Copy out, from the data, each line containing the string "four".

Start of EXTRACTED INFORMATION

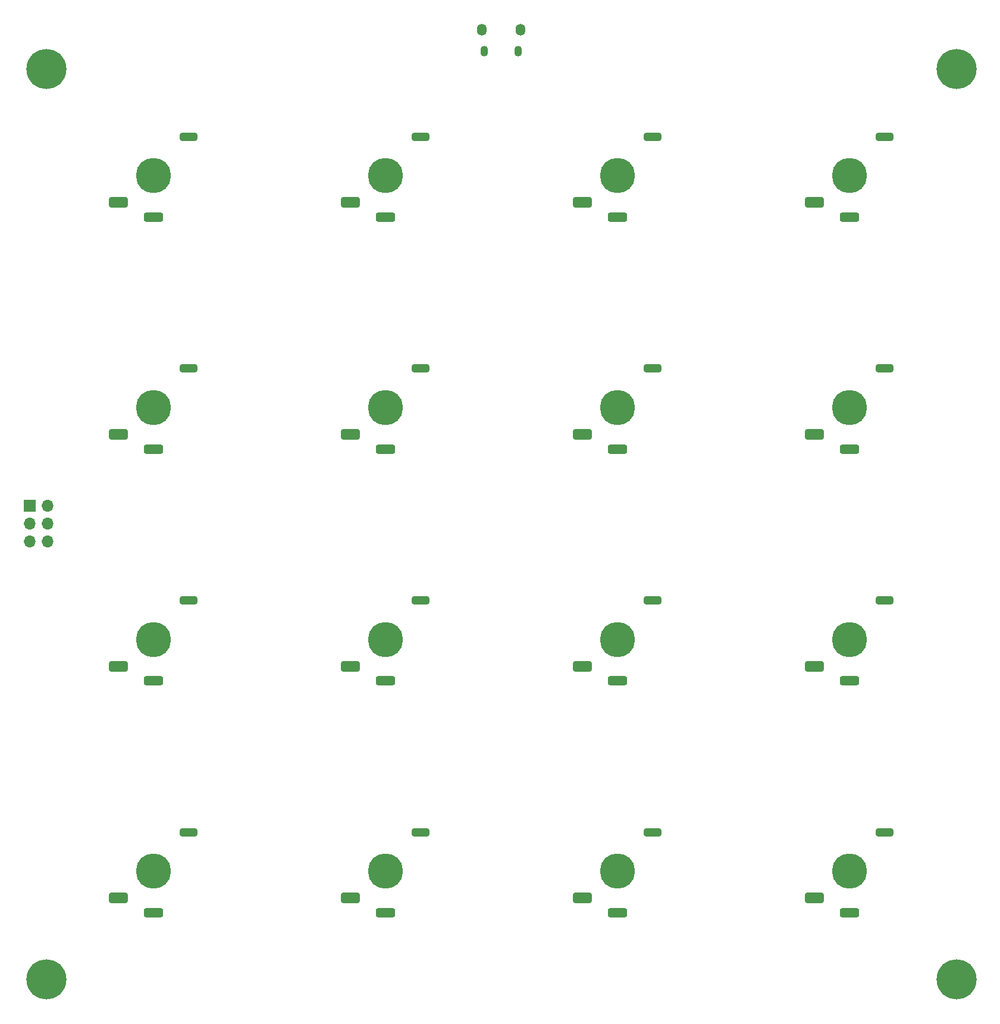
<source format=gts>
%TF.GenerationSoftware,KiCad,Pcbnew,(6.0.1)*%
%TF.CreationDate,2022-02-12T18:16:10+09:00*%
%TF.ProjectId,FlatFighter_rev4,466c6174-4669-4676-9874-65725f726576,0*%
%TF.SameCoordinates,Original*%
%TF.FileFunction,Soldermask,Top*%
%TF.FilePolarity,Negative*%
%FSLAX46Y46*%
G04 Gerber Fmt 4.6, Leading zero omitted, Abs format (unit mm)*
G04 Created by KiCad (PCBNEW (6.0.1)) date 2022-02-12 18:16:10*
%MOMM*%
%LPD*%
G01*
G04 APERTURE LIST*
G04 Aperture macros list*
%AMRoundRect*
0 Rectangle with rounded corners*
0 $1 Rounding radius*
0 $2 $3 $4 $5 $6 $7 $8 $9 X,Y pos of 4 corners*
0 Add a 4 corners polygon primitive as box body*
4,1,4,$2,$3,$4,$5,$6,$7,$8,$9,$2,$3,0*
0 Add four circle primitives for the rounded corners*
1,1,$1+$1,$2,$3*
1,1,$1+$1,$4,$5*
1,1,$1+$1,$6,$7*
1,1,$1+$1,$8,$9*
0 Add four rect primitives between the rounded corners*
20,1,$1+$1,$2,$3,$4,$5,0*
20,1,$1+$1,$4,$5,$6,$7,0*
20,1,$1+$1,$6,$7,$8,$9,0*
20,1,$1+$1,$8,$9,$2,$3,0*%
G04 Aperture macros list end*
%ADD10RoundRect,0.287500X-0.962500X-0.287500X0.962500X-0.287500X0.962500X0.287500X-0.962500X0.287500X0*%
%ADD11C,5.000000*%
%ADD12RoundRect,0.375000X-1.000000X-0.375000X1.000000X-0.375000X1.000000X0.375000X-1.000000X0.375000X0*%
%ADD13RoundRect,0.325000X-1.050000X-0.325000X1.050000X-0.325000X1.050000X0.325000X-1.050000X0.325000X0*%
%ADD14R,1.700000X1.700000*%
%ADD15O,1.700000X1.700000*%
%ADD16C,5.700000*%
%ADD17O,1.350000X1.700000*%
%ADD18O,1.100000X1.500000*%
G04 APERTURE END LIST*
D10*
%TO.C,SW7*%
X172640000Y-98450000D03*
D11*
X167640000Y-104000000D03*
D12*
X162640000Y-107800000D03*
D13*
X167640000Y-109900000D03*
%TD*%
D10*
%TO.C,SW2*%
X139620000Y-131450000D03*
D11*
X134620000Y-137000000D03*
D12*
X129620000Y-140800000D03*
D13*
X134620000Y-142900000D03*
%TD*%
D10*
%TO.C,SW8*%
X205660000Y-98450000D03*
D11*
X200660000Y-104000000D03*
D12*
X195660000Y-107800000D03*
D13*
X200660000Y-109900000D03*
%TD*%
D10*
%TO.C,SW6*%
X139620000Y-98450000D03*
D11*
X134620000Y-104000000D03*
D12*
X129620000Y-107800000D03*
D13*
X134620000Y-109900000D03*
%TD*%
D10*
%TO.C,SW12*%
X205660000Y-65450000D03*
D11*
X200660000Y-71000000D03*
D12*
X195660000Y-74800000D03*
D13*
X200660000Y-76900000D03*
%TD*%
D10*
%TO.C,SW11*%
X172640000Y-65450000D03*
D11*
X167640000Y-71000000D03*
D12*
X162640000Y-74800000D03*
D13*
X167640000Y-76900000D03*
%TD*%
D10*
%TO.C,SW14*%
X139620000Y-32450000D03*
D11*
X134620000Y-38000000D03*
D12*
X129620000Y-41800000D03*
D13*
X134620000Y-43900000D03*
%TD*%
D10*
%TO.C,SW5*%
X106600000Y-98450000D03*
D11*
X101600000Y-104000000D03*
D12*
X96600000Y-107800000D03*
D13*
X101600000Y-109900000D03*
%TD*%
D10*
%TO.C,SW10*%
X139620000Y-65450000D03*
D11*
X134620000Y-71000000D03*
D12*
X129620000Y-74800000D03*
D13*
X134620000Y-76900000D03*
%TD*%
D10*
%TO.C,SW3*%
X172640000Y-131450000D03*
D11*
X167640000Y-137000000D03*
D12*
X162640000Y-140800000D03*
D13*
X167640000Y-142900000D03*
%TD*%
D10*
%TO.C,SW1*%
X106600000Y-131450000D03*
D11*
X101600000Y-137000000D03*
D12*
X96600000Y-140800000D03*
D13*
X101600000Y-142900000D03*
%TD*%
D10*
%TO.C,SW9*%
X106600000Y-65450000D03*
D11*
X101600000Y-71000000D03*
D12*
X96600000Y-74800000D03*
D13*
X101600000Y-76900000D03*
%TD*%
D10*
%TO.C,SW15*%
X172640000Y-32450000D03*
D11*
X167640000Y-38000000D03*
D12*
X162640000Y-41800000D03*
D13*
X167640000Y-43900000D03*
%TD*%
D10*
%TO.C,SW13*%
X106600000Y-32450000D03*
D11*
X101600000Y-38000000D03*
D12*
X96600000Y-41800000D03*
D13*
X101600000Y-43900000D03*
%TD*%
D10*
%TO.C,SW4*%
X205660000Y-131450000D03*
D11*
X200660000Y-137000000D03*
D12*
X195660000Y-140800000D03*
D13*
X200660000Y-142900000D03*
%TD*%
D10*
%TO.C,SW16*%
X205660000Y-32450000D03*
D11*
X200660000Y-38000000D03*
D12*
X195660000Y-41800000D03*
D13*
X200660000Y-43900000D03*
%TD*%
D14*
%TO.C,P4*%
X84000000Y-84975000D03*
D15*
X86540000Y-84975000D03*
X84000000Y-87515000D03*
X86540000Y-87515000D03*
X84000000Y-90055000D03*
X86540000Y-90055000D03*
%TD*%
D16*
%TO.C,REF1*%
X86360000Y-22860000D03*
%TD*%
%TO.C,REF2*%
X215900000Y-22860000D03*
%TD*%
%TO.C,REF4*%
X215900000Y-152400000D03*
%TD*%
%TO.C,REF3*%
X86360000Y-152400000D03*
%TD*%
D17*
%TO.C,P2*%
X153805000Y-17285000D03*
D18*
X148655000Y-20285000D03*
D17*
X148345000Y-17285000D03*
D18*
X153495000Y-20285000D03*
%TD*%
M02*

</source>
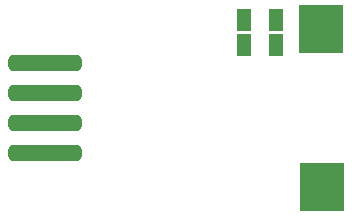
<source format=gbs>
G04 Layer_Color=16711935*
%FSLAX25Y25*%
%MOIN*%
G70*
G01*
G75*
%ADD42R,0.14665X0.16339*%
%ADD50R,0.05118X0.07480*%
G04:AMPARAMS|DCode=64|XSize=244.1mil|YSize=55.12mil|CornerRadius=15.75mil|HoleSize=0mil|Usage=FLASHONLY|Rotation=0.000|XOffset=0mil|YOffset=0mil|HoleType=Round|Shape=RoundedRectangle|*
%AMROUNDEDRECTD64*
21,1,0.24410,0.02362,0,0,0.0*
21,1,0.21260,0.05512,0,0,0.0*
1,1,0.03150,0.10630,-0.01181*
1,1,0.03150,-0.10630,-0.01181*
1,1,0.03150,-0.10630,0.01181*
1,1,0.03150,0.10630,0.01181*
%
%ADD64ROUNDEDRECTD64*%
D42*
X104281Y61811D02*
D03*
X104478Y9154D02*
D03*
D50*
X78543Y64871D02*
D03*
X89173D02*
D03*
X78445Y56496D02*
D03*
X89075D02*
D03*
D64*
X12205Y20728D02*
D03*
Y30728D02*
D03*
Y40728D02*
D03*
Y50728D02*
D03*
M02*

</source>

End of EXTRACTED INFORMATION

### RESPONSE BELOW
0 Add four circle primitives for the rounded corners*
0 Add four rect primitives between the rounded corners*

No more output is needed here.